Intangible assets - 183 183
Property, plant and equipment 2 - 2
 
 

Assets acquired

2

183

185

Goodwill -

Consideration2

Cash consideration 132
Total deferred cash consideration 53
Capitalised acquisition costs1 4

1The fair value adjustment relating to intangible assets is due to the recognition of SEK 2,174,000 (£183,000) in respect of client relationships. The client relationships will be amortised over five years. Total intangibles of SEK2,222,000 (£187,000) have been capitalised including SEK48,000 (£4,000) of legal and professional fees.

2The Group acquired the business and certain assets for a consideration of SEK990,000 (£84,000), with further consideration of SEK574,000 (£48,000) payable based on revenue of retained clients in the first six months, and an estimated SEK632,000 (£53,000) payable based on revenue of retained clients over the 12 months following completion.

3. On 27 October 2008, the Group acquired the remaining 12.85% stake in Panther Communications Group Limited (‘Panther’), the parent company of Lexis Public Relations Limited (‘Lexis’). The stake was acquired for a total consideration of £1,771,000, of which £1,328,000 was satisfied in cash and £443,000 in shares (1,098,591 shares), taking the Group’s total stake to 100%. Based on the acquisition balance sheet, additional goodwill of £1,507,000 has been capitalised.

On 27 October 2008, the Group paid £1,145,000 relating to the deferred consideration for the purchase on 4 April 2008 of a 10.55% stake in Panther, the parent company of Lexis.

4. On 3 November 2008, the Group paid US$3,023,000 (£1,843,000) relating to the deferred consideration for the purchase of OutCast Communications Corporation (‘OutCast’). OutCast is a wholly owned subsidiary acquired in June 2005.

10) SUBSEQUENT EVENTS

On 3 August 2009, the Company acquired the business and assets of New York based M Booth & Associates Inc (‘M Booth’), a leading PR consultancy in North America. The initial consideration paid on completion was $4,000,000 (£2,413,000). Deferred consideration of up to a maximum of $13,250,000 (£7,992,000) may be payable over the course of the next four years subject to the achievement of certain revenue and profit performance targets. The total maximum consideration is therefore $17,250,000 (£10,405,000). Any deferred consideration that may be payable may be satisfied by cash or up to 25% in the Company’s shares, at the option of the Company.

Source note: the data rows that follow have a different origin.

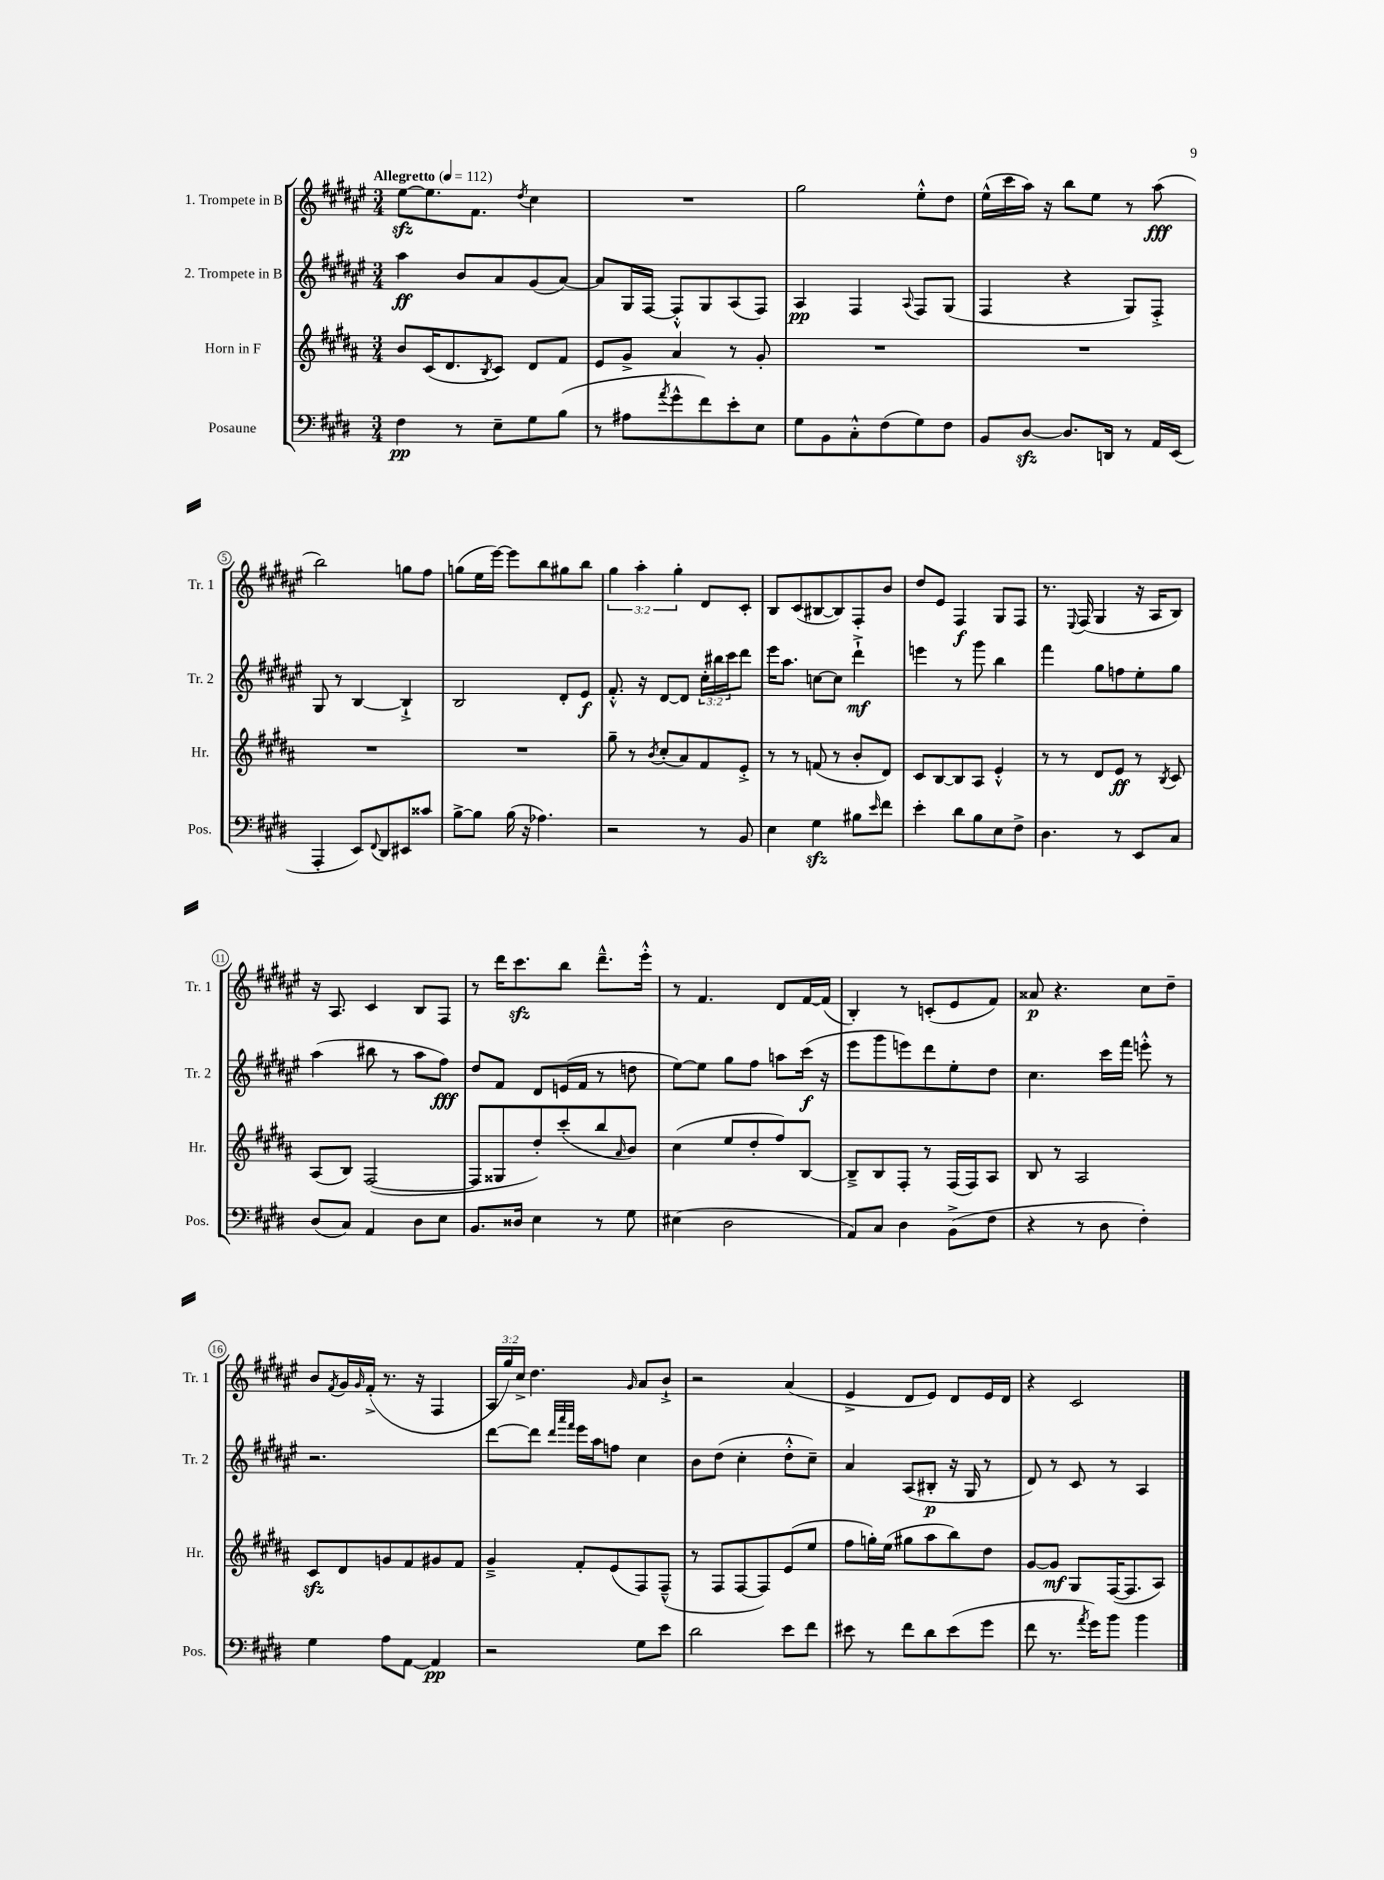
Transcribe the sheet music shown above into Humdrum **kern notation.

**kern	**dynam	**kern	**dynam	**kern	**dynam	**kern	**dynam
*part4	*part4	*part3	*part3	*part2	*part2	*part1	*part1
*staff4	*staff4	*staff3	*staff3	*staff2	*staff2	*staff1	*staff1
*I"Posaune	*	*I"Horn in F	*	*I"2. Trompete in B	*	*I"1. Trompete in B	*
*I'Pos.	*	*I'Hr.	*	*I'Tr. 2	*	*I'Tr. 1	*
*clefF4	*	*clefG2	*	*clefG2	*	*clefG2	*
*k[f#c#g#d#]	*	*k[f#c#g#d#a#]	*	*k[f#c#g#d#a#e#]	*	*k[f#c#g#d#a#e#]	*
*M3/4	*	*M3/4	*	*M3/4	*	*M3/4	*
*MM112	*	*MM112	*	*MM112	*	*MM112	*
=1	=1	=1	=1	=1	=1	=1	=1
!	!	!	!	!	!	!LO:TX:a:B:t=Allegretto	!
4F#\	pp	8b/L	.	4aa#\	ff	[8ee#zz\L	.
.	.	(16c#/K	.	.	.	8.ee#\]	.
.	.	8.d#/	.	.	.	.	.
8r	.	.	.	8b/L	.	.	.
.	.	.	.	.	.	8.f#\J	.
.	.	8qB/	.	.	.	.	.
8E~\L	.	8c#/J)	.	8a#/	.	.	.
.	.	.	.	.	.	8qdd#/	.
8G#\	.	8d#/L	.	(8g#/	.	4cc#\	.
(8B\J	.	8f#/J	.	[8a#/J)	.	.	.
=2	=2	=2	=2	=2	=2	=2	=2
8r	.	8e/L	.	8a#/L]	.	2.r	.
8A#X\L	.	8g#^/J	.	16G#/L	.	.	.
.	.	.	.	[16F#/JJ	.	.	.
8qa/	.	.	.	.	.	.	.
8g#^^\	.	4a#/	.	8F#'^^/L]	.	.	.
8f#\)	.	.	.	8G#/	.	.	.
8e'\	.	8r	.	(8A#/	.	.	.
8E\J	.	8g#'/	.	8F#/J)	.	.	.
=3	=3	=3	=3	=3	=3	=3	=3
8G#\L	.	2.r	.	4A#/	pp	2gg#\	.
8BB\	.	.	.	.	.	.	.
8C#'^^\	.	.	.	4F#/	.	.	.
(8F#\	.	.	.	.	.	.	.
.	.	.	.	8qqA#/	.	.	.
8G#\)	.	.	.	8F#/L	.	8ee#'^^\L	.
8F#\J	.	.	.	(8G#/J	.	8dd#\J	.
=4	=4	=4	=4	=4	=4	=4	=4
8BB/L	.	2.r	.	4F#/	.	(16ee#^^\LL	.
.	.	.	.	.	.	16ccc#\	.
[8D#zz/J	.	.	.	.	.	16aa#\JJ)	.
.	.	.	.	.	.	16r	.
8.D#/L]	.	.	.	4r	.	8bb\L	.
.	.	.	.	.	.	8ee#\J	.
16DDn/Jk	.	.	.	.	.	.	.
8r	.	.	.	8G#/L)	.	8r	.
16AA/LL	.	.	.	8F#'^/J	.	(8aa#\	fff
(16EE/JJ	.	.	.	.	.	.	.
!!LO:LB:g=z
=5	=5	=5	=5	=5	=5	=5	=5
4AAA'/	.	2.r	.	8G#/	.	2bb\)	.
.	.	.	.	8r	.	.	.
8EE/L)	.	.	.	[4B/	.	.	.
8qqFF#/	.	.	.	.	.	.	.
8DD#/	.	.	.	.	.	.	.
8EE#X/	.	.	.	4B`^/]	.	8ggn\L	.
8c##X/J	.	.	.	.	.	8ff#\J	.
=6	=6	=6	=6	=6	=6	=6	=6
[8B^\L	.	2.r	.	2B/	.	(8ggn\L	.
8B\J]	.	.	.	.	.	16ee#\L	.
.	.	.	.	.	.	[16eee#\JJ)	.
(16B\	.	.	.	.	.	8eee#\L]	.
16r	.	.	.	.	.	.	.
4.A-X\)	.	.	.	.	.	8bb\	.
.	.	.	.	8d#'/L	.	8gg#X\	.
.	.	.	.	8e#/J	f	8bb\J	.
=7	=7	=7	=7	=7	=7	=7	=7
2r	.	8gg#~\	.	8.f#'^^/	.	6gg#\	.
.	.	8r	.	.	.	.	.
.	.	.	.	.	.	6aa#'\	.
.	.	.	.	16r	.	.	.
.	.	8qb/	.	.	.	.	.
.	.	(8cc#'/L	.	[8d#/L	.	.	.
.	.	.	.	.	.	6gg#'\	.
.	.	8a#/)	.	8d#/J]	.	.	.
8r	.	8f#/	.	24cc#'\LL	.	8d#/L	.
.	.	.	.	24bb#X\	.	.	.
.	.	.	.	24ccc#\J	.	.	.
8BB/	.	8e'^/J	.	8ddd#\J	.	8c#'/J	.
=8	=8	=8	=8	=8	=8	=8	=8
4E\	.	8r	.	16eee#\KL	.	8B/L	.
.	.	.	.	8.aa#\J	.	.	.
.	.	8r	.	.	.	(8c#/	.
4G#zz\	.	(8fn/	.	[8ccn\L	.	[8B#X/	.
.	.	8r	.	8cc\J]	.	8B#/])	.
8B#X\L	.	8b'/L	.	4ddd#`^\	mf	8F#'/	.
16qqe/	.	.	.	.	.	.	.
8f#\J	.	8d#/J)	.	.	.	8b/J	.
=9	=9	=9	=9	=9	=9	=9	=9
4e'\	.	8c#/L	.	4eeen\	.	8dd#/L	.
.	.	[8B/	.	.	.	8e#/J	.
8d#\L	.	8B/]	.	8r	.	4F#/	f
8B\	.	8A#/J	.	8ggg#\	.	.	.
8E\	.	4e'^^/	.	4bb\	.	8G#/L	.
8F#^\J	.	.	.	.	.	8F#/J	.
=10	=10	=10	=10	=10	=10	=10	=10
4.D#\	.	8r	.	4fff#\	.	8.r	.
.	.	8r	.	.	.	.	.
.	.	.	.	.	.	8qqE#/	.
.	.	.	.	.	.	(16F#/	.
.	.	8d#/L	.	8gg#\L	.	4G#/	.
8r	.	8e/J	ff	8ffn\	.	.	.
8EE/L	.	8r	.	8ee#'\	.	16r	.
.	.	.	.	.	.	16A#/KL	.
.	.	8qB/	.	.	.	.	.
8C#/J	.	8c#/	.	8gg#\J	.	8B/J)	.
!!LO:LB:g=z
=11	=11	=11	=11	=11	=11	=11	=11
(8D#/L	.	(8A#/L	.	(4aa#\	.	16r	.
.	.	.	.	.	.	8.A#/	.
8C#/J)	.	8B/J)	.	.	.	.	.
4AA/	.	([2F#/	.	8bb#X\	.	4c#/	.
.	.	.	.	8r	.	.	.
8D#\L	.	.	.	8aa#\L	.	8B/L	.
8E\J	.	.	.	8ff#\J)	fff	8F#/J	.
=12	=12	=12	=12	=12	=12	=12	=12
8.BB/L	.	8F#/L]	.	8dd#/L	.	8r	.
.	.	8G##X/	.	8f#/J	.	16ddd#\KL	.
16D##X/Jk	.	.	.	.	.	8.ccc#zz\	.
4E\	.	8dd#'/)	.	8d#/L	.	.	.
.	.	(8ccc#'/	.	(16en/L	.	8bb\J	.
.	.	.	.	16f#/JJ	.	.	.
8r	.	8bb/	.	8r	.	8.ddd#~^^\L	.
.	.	16qqa#/	.	.	.	.	.
8G#\	.	8b/J)	.	8ddn\	.	.	.
.	.	.	.	.	.	16eee#'^^\Jk	.
=13	=13	=13	=13	=13	=13	=13	=13
(4E#X\	.	(4cc#\	.	[8ee#\L)	.	8r	.
.	.	.	.	8ee#\J]	.	4.f#/	.
2D#\	.	8ee/L	.	8gg#\L	.	.	.
.	.	8dd#'/	.	8ff#\J	.	.	.
.	.	8ff#/)	.	8aan\L	.	8d#/L	.
.	.	[8B/J	.	(16ccc#\Jk	f	[16f#/L	.
.	.	.	.	16r	.	(16f#/JJ]	.
=14	=14	=14	=14	=14	=14	=14	=14
8AA/L)	.	8B~^/L]	.	8eee#\L	.	4B'/)	.
8C#/J	.	8B/	.	8ggg#\	.	.	.
4D#\	.	8F#'/J	.	8eeen\)	.	8r	.
.	.	8r	.	8ddd#\	.	(8cn'/L	.
(8BB^\L	.	(16F#/LL	.	8ee#'\	.	8e#/	.
.	.	16F#/J)	.	.	.	.	.
8F#\J	.	8A#/J	.	8dd#\J	.	8f#/J)	.
=15	=15	=15	=15	=15	=15	=15	=15
4r	.	8B/	.	4.cc#\	.	8a##X/	p
.	.	8r	.	.	.	4.r	.
8r	.	2A#/	.	.	.	.	.
8D#\	.	.	.	16ccc#\LL	.	.	.
.	.	.	.	16fff#\JJ	.	.	.
4F#'\)	.	.	.	8eeen'^^\	.	8cc#\L	.
.	.	.	.	8r	.	8dd#~\J	.
!!LO:LB:g=z
=16	=16	=16	=16	=16	=16	=16	=16
4G#\	.	8c#zz/L	.	2.r	.	8b/L	.
.	.	.	.	.	.	8qf#/	.
.	.	8d#/	.	.	.	16g#/L	.
.	.	.	.	.	.	16qqg#/	.
.	.	.	.	.	.	(16f#'^/JJ	.
8A\L	.	8gn/	.	.	.	8.r	.
[8AA\J	.	8f#/	.	.	.	.	.
.	.	.	.	.	.	16r	.
4AA/]	pp	8g#X/	.	.	.	4F#/	.
.	.	8f#/J	.	.	.	.	.
=17	=17	=17	=17	=17	=17	=17	=17
2r	.	4g#~^/	.	[8ddd#\L	.	24A#/LL	.
.	.	.	.	.	.	24gg#/)	.
.	.	.	.	.	.	24cc#^/JJ	.
.	.	.	.	8ddd#\J]	.	4.dd#\	.
.	.	.	.	32qqddd#/LLL	.	.	.
.	.	.	.	32qqaaa#/	.	.	.
.	.	.	.	32qqfff#/JJJ	.	.	.
.	.	8f#'/L	.	16eee#\LL	.	.	.
.	.	.	.	16aa#\J	.	.	.
.	.	(8e/	.	8ffn\J	.	.	.
.	.	.	.	.	.	16qqg#/	.
8G#\L	.	8F#/)	.	4cc#\	.	8a#/L	.
8e\J	.	(8F#~^^/J	.	.	.	8b`^/J	.
=18	=18	=18	=18	=18	=18	=18	=18
2d#\	.	8r	.	8b\L	.	2r	.
.	.	8F#/L	.	(8dd#\J	.	.	.
.	.	[8F#/	.	4cc#'\	.	.	.
.	.	8F#/])	.	.	.	.	.
8e\L	.	(8e/	.	8dd#'^^\L	.	(4a#/	.
8f#\J	.	8ee/J	.	8cc#~\J)	.	.	.
=19	=19	=19	=19	=19	=19	=19	=19
8e#X\	.	8ff#\L	.	4a#/	.	4e#^/	.
8r	.	16ggn'\L)	.	.	.	.	.
.	.	(16ee\JJ	.	.	.	.	.
8f#\L	.	8gg#X\L	.	(8A#/L	.	8d#/L	.
8d#\	.	8aa#\	.	8B#X'/J	p	8e#/J)	.
(8e#\	.	8bb\)	.	16r	.	8d#/L	.
.	.	.	.	16G#/	.	.	.
8g#\J	.	8dd#\J	.	8r	.	16e#/L	.
.	.	.	.	.	.	16d#/JJ	.
=20	=20	=20	=20	=20	=20	=20	=20
8f#\	.	[8g#/L	.	8d#/)	.	4r	.
8.r	.	8g#/J]	mf	8r	.	.	.
.	.	8G#/L	.	8c#/	.	2c#/	.
8qa/	.	.	.	.	.	.	.
16g#\KL)	.	.	.	.	.	.	.
8b\J	.	([16F#/K	.	8r	.	.	.
.	.	8.F#/]	.	.	.	.	.
4b\	.	.	.	4A#/	.	.	.
.	.	8A#/J)	.	.	.	.	.
==	==	==	==	==	==	==	==
*-	*-	*-	*-	*-	*-	*-	*-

For the year ended 31 December 2008, M Booth had consolidated revenues of $10,400,000 (£6,273,000) and profit before tax of $1,000,000 (£603,173). The consolidated gross assets at 31 December 2008 were $4,300,000 (£2,594,000). The business will be acquired with $1,500,000 (£905,000) of net working capital. The above numbers have been extracted from the management accounts of M Booth and are therefore unaudited.

Acquisition costs of $154,000 (£97,000) were paid during the year relating to the purchase of M Booth, and recognised within the consolidated income statement.